■ RECORD EXCERPTS:
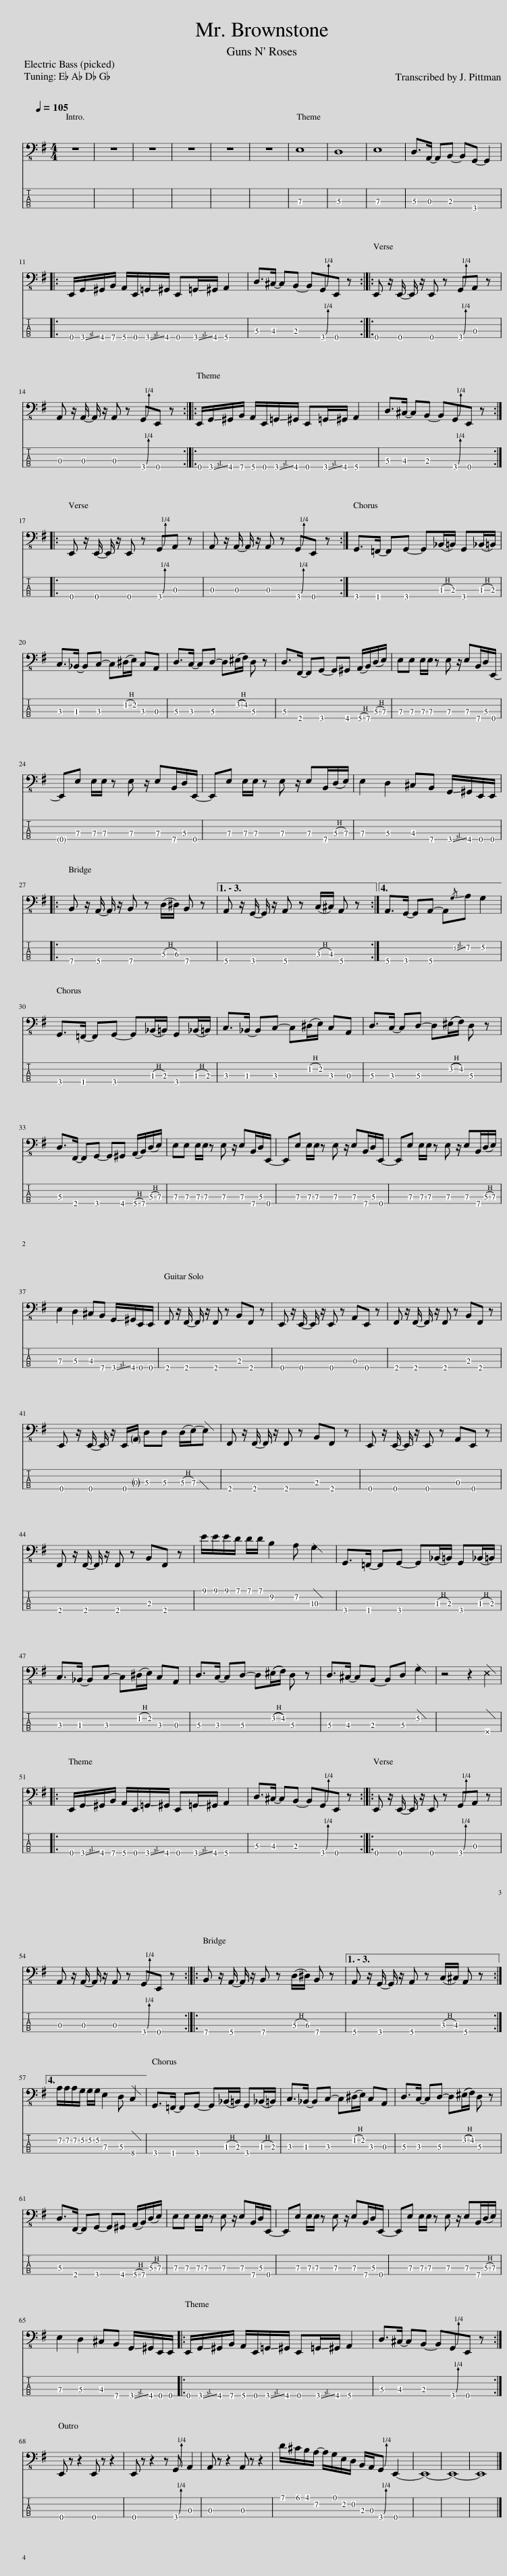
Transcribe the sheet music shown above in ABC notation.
...
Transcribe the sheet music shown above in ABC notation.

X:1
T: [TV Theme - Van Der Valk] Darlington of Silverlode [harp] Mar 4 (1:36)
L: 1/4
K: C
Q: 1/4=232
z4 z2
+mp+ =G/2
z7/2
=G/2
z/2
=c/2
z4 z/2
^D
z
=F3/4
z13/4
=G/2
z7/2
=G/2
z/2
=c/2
...
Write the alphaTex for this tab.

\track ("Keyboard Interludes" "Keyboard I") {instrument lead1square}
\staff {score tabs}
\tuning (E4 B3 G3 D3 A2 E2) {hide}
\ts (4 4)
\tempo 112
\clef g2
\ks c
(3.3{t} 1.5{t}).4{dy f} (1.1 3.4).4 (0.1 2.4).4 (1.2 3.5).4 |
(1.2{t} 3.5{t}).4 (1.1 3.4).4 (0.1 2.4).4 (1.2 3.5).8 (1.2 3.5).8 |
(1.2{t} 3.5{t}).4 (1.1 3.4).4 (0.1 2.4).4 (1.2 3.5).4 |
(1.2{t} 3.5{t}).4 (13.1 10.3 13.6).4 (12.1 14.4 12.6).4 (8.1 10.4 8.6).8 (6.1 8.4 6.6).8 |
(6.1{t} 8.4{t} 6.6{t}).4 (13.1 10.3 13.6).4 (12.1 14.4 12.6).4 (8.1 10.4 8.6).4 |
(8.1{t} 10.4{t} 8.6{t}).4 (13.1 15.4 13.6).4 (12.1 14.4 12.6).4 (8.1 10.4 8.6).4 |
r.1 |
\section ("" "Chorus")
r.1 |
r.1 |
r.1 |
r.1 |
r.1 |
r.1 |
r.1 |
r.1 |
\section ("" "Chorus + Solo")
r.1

■ DIRECTION: Can you turn everything from the line with "Write the alphaTex for this tab." to the line with "(1.2 3.5).8 |" into a numbered list, leaving out any blank lines?

■ COMPLETE OUTPUT:
1. Write the alphaTex for this tab.
2. \track ("Keyboard Interludes" "Keyboard I") {instrument lead1square}
3. \staff {score tabs}
4. \tuning (E4 B3 G3 D3 A2 E2) {hide}
5. \ts (4 4)
6. \tempo 112
7. \clef g2
8. \ks c
9. (3.3{t} 1.5{t}).4{dy f} (1.1 3.4).4 (0.1 2.4).4 (1.2 3.5).4 |
10. (1.2{t} 3.5{t}).4 (1.1 3.4).4 (0.1 2.4).4 (1.2 3.5).8 (1.2 3.5).8 |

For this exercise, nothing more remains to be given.